There are 3 types of asplenia: congenital asplenia, acquired asplenia, and acquired hyposplenia.1 Congenital asplenia is rare and manifests as a reduced spleen size or absence of the spleen. Therefore, the function of the spleen varies from patient to patient. Acquired hyposplenia is the impairment of splenic function related to inflammatory, rheumatologic, or immunologic disorders. In addition to the disorders themselves, some of the pharmacotherapies used to manage these disorders can directly impair the function of the spleen. Acquired asplenia is the predictable loss of function after infarction or surgical removal of the spleen. Indications for surgical splenectomy include trauma, intractable anemia, or symptomatic splenomegaly. Partial splenectomy is an option in some patients, though the ability of the remaining tissue to protect against infections is unclear. Sickle cell anemia is a common cause of splenic atrophy and eventual asplenia. About 22,000 to 25,000 of splenectomies are performed annually in the United States, and close to 1 million people are currently asplenic.3,4

Without a functioning spleen to remove debris and bacteria, risk of infection is a major concern.1,2 B-cell responses which are dependent on T cells occur in the spleen, with formation of IgM and IgG2 antibodies.1 Without these antibodies to polysaccharide antigens, the body’s response against these is greatly impaired. Furthermore, the body’s ability to mount an immune function against polysaccharide encapsulated bacteria is lost. Within 90 days of splenectomy, the relative risk of infection compared to the general population is 10.2% versus 0.6% (odds ratio [OR], 18.1; 95% confidence interval [CI], 14.8 to 22.1).5 Even after a year of splenectomy, the hazard of infection is 2.5 times higher compared to the general population (95% CI, 2.2 to 2.8).

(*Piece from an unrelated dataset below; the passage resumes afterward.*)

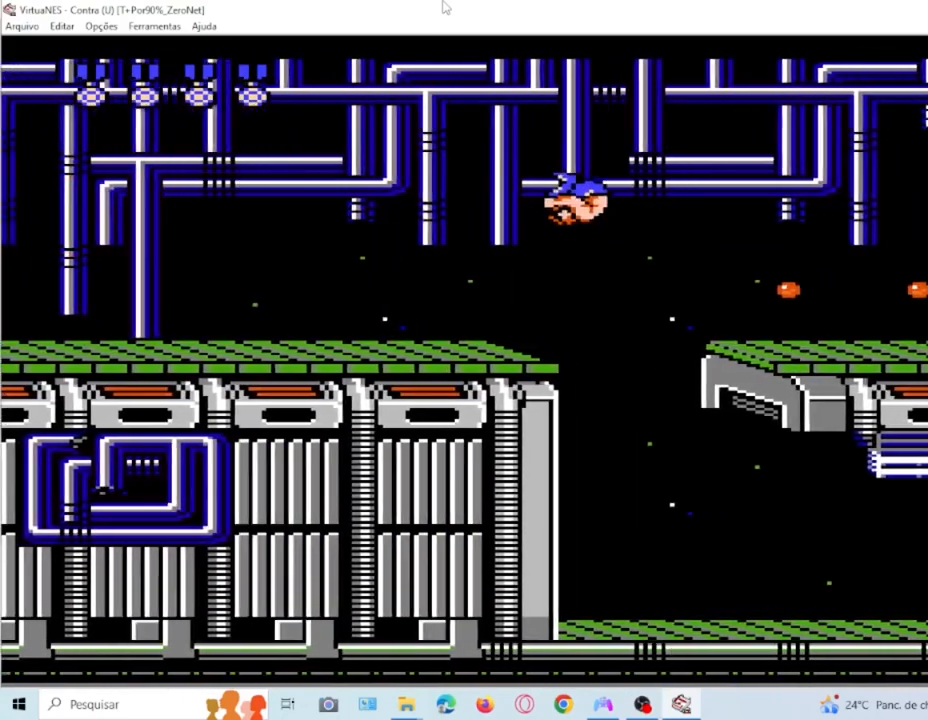
{"buttons": ["CROSS", "SQUARE", "DPAD_RIGHT"], "events": [[267, "DPAD_LEFT", "down"], [267, "DPAD_RIGHT", "up"], [400, "DPAD_DOWN", "up"], [467, "DPAD_LEFT", "up"], [467, "DPAD_RIGHT", "down"]]}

Infections caused by encapsulated bacteria such as Streptococcus pneumoniae, Neisseria meningitidis, and Haemophilus influenzae type b (Hib) are of particular concern.2 The case-fatality rate of splenectomized patients with sepsis due to S. pneumoniae is 50% to 80%. After splenectomy, patients have an increased risk for hospitalizations due to pneumonia, meningitis, septicemia (rate ratios of 1.9 to 3.4) as well as increased risk for mortality from pneumonia and septicemia (rate ratios of 1.6 to 3.0).4

Prevention of infections

The prevention of severe infection in hospitalized asplenic patients can be achieved with antibiotic or vaccination prophylaxis.1 Because the risk of infection is high within the first 3 months of splenectomy, it is ideal to vaccinate against certain bacteria at least 2 weeks before the procedure, if possible. The 2013 Infectious Diseases Society of America clinical practice guideline for vaccination of the immunocompromised host and the 2019 recommendations from the Advisory Committee on Immunization Practices (ACIP)– agree on the necessity of pneumococcal, Hib, and meningococcal vaccination for asplenic and hyposplenic patients.3,6 Live attenuated influenza vaccine is contraindicated in this patient population.3,7 Compared to the general population, patients with splenectomy require higher antibody concentration to have appropriate protection against S. pneumoniae and Hib.3 All other routine vaccinations are likely effective in this patient population.6 A summary of the recommendations for the administration of these vaccines is in the Table below.

Table. Summary of 2019 vaccination recommendations for adult asplenic and hyposplenic individuals from the Advisory Committee on Immunization Practices.1,7-9

Target pathogen Vaccine (Abbreviation) and recommended schedule Brand name(s)

(Manufacturer)

Dose and administration
Streptococcus  pneumoniae Plain polysaccharide vaccine 23

(PPSV23) x 1 dose in patients 65 years or older (must be at least 5 years after most recent PPSV23)

Pneumovax-23

(Merck Sharp & Dohme)

0.5 mL/dose IM or SC
Pneumococcal conjugate vaccine 13 (PCV13) x 1 dose followed by PPSV23 x 1 dose after 8 weeks, and PPSV23 x 1 dose after 5 years from the last PPSV23 dose Prevnar 13

(Pfizer)

0.5 mL/dose IM
Haemophilus influenzae type b Type B conjugate vaccine

(Hib) x 1 dose if previously not received or at least 14 days before splenectomy

ActHIB

(Sanofi Pasteur)

Hiberix

(Glaxo Smith Kline)

0.5 mL/dose IM
Neisseria meningitidis Meningococcal serogroups A/C/Y/W-135 vaccine (MenACWY) x 2 doses at least 8 weeks apart

Revaccinate every 5 years

Menactra

(Sanofi Pasteur)

Menveo

(Glaxo Smith Kline)

0.5 mL/dose IM
Meningococcal serogroup B vaccine (MenB-4C)a x 2 doses at least 1 month apart Bexsero

(Glaxo Smith Kline)

0.5 mL/dose IM
Meningococcal serogroup B vaccine (MenB-fHbp)a x 3 doses at 0, 1 to 2, and 6 months Trumenba

(Pfizer)

0.5 mL/dose IM
aMenB-4C and MenB-Fhbp are not interchangeable

Abbreviations: IM, intramuscular; SC, subcutaneous.

Pneumococcal vaccination

In the United States, 2 types of pneumococcal vaccines are available: conjugate and polysaccharide vaccines.10,11 Pneumococcal 13-valent vaccine (PCV13) is a pneumococcal conjugate vaccine, which has a polysaccharide attached to a carrier protein. Such structure of vaccine engages helper T cells to stimulate immunogenic memory, and thus, leads to long-term immunity. Pneumococcal polysaccharide 23-valent vaccine (PPSV23) is a polysaccharide vaccine, which contains pure cell wall polysaccharides from bacteria. This type of vaccine mainly stimulates B cells without helper T cells.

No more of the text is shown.